** ENTRIES SHOWN follows **

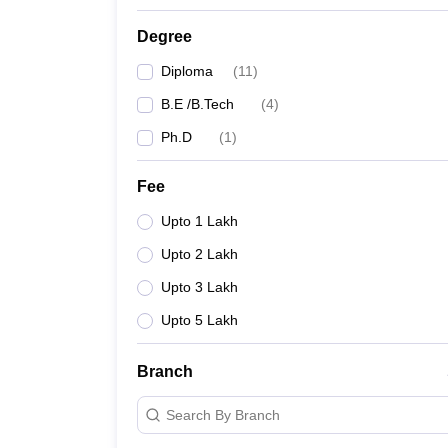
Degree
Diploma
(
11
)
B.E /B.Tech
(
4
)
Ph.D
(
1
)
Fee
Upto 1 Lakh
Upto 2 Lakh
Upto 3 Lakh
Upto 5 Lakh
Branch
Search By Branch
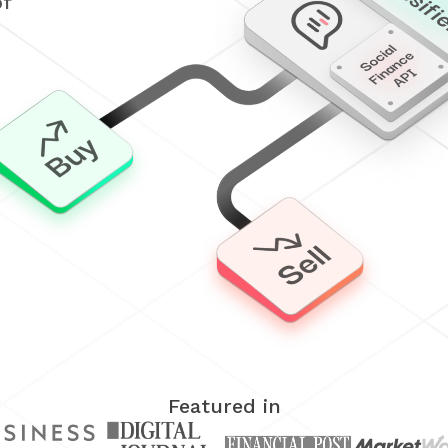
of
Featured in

** End of ENTRIES SHOWN **

▶ **TASK DIRECTIONS**:
Return exactly the lines from the line with "Upto 3 Lakh" through the last line of the data above, both included; pictures do not go in the answer.

▶ **YOUR RESPONSE**:
Upto 3 Lakh
Upto 5 Lakh
Branch
Search By Branch
of
Featured in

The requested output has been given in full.